# Run

# Requirements

Note: Ensure clickhouse-server and kafka work before running clickhouse_sinker.

# Configs

There are two ways to get config: a local single config, or Nacos.

  • For local file:

    clickhouse_sinker --local-cfg-file docker/test_auto_schema.hjson

  • For Nacos:

    clickhouse_sinker --nacos-addr 127.0.0.1:8848 --nacos-username nacos --nacos-password nacos --nacos-dataid test_auto_schema

Read more detail descriptions of config in here

# Example

Let's follow up a piece of the systest script.

  • Prepare

    • let's checkout clickhouse_sinker
    git clone https://github.com/housepower/clickhouse_sinker.git
    cd clickhouse_sinker
    
    • let's start standalone clickhouse-server and kafka in container:
    docker compose up -d
    
  • Connect to the ClickHouse server

    docker exec -it clickhouse_sinker-clickhouse-1 clickhouse client
    
  • Create a simple table in Clickhouse

    It's not the duty for clickhouse_sinker to auto create table, so we should do that manually.

    CREATE TABLE IF NOT EXISTS test_auto_schema
    (
        `day` Date DEFAULT toDate(time),
        `time` DateTime,
        `name` String,
        `value` Float64
    )
    ENGINE = MergeTree
    PARTITION BY day
    ORDER BY (time, name);
    
  • Create a topic in kafka

    I use kaf (opens new window) tool to create topics.

    kaf topic create topic1 -p 1 -r 1
    

    Output:

    ✅ Created topic!
          Topic Name:            topic1
          Partitions:            1
          Replication Factor:    1
          Cleanup Policy:        delete
    
  • Run clickhouse_sinker

    ./bin/clickhouse_sinker --local-cfg-file docker/test_auto_schema.hjson
    
  • Send messages to the topic

    echo '{"time" : "2020-12-18T03:38:39.000Z", "name" : "name1", "value" : 1}' | kaf -b '127.0.0.1:9092' produce topic1
    echo '{"time" : "2020-12-18T03:38:39.000Z", "name" : "name2", "value" : 2}' | kaf -b '127.0.0.1:9092' produce topic1
    echo '{"time" : "2020-12-18T03:38:39.000Z", "name" : "name3", "value" : 3}' | kaf -b '127.0.0.1:9092' produce topic1
    
  • Check the data in clickhouse

    SELECT count() FROM test_auto_schema;
    

    Output:

    3 rows in set.
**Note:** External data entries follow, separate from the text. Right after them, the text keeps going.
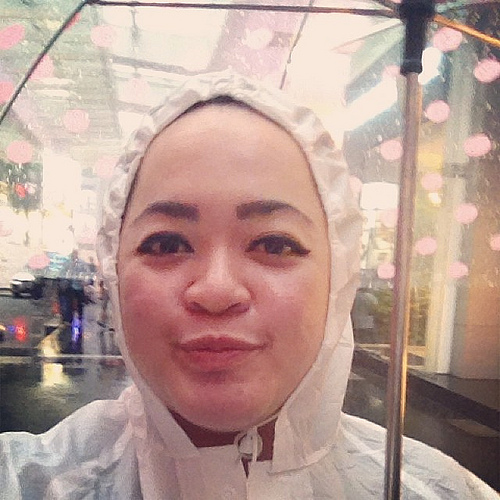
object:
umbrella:
[0, 0, 500, 500]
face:
[115, 107, 329, 435]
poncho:
[0, 67, 500, 499]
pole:
[381, 70, 421, 500]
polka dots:
[461, 132, 492, 162]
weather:
[0, 0, 500, 274]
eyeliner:
[248, 234, 309, 254]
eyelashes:
[245, 235, 311, 254]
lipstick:
[194, 353, 235, 360]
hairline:
[181, 95, 262, 111]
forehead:
[130, 105, 319, 195]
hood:
[93, 70, 360, 478]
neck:
[150, 412, 291, 461]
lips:
[166, 324, 274, 368]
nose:
[176, 267, 263, 318]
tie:
[230, 411, 280, 471]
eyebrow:
[233, 198, 317, 233]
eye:
[134, 227, 195, 257]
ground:
[0, 292, 500, 493]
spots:
[5, 135, 34, 168]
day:
[0, 0, 490, 500]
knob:
[395, 0, 433, 78]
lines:
[34, 342, 125, 376]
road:
[0, 308, 130, 437]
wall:
[451, 0, 500, 380]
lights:
[0, 151, 83, 266]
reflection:
[35, 321, 68, 390]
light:
[110, 65, 173, 103]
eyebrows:
[124, 198, 203, 226]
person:
[0, 76, 500, 500]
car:
[9, 255, 68, 300]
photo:
[0, 0, 500, 500]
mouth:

Elapsed: 0.016 sec.
    

# Run as a daemon

On systemd managed Linux OSs such as RHEL, Debian and their variants, it's doable to run clickhouse_sinker as a system service to achieve auto-restart, coredump management etc.

# Create /etc/systemd/system/sinker_metric.service

[Unit]
Description=ck-sink-metric
Requires=network-online.target
After=network-online.target

[Service]
Type=simple
User=eoi
LimitCORE=infinity
Environment="GOTRACEBACK=crash"
ExecStart=/data02/app/sinker/sinker/clickhouse_sinker --local-cfg-file=/data02/app/sinker/sinker/ck-sink-metric.json --log-paths=/data02/app/sinker/sinker/logs/sinker_metric.log
Restart=on-failure
RestartSec=3s
StartLimitInterval=0

[Install]
WantedBy=multi-user.target

Note:

  • Change pathes in ExecStart as necessary.
  • User=eoi means to run service as non-root for security reason.
  • LimitCORE=infinity for service is equivalent to ulimit -c unlimited for non-service.
  • env GOTRACEBACK=crash is required for Go applications to dump core. Refers to https://pkg.go.dev/runtime.

# Modify /etc/sysctl.conf

kernel.core_pattern = |/usr/lib/systemd/systemd-coredump %p %u %g %s %t

Run sysctl -p.

# Modify etc/systemd/coredump.conf

[Coredump]
ProcessSizeMax=50G
ExternalSizeMax=50G

# Manage clickhouse-sinker service

  • To start, systemctl start sinker_metric
  • To stop, systemctl stop sinker_metric
  • To view status, systemctl status sinker_metric

# Manage coredumps with coredumpctl

Coredumps are stored under /var/lib/systemd/coredump. Refers to core(5), systemd.exec(5), systemd-coredump(8), coredump.conf(5).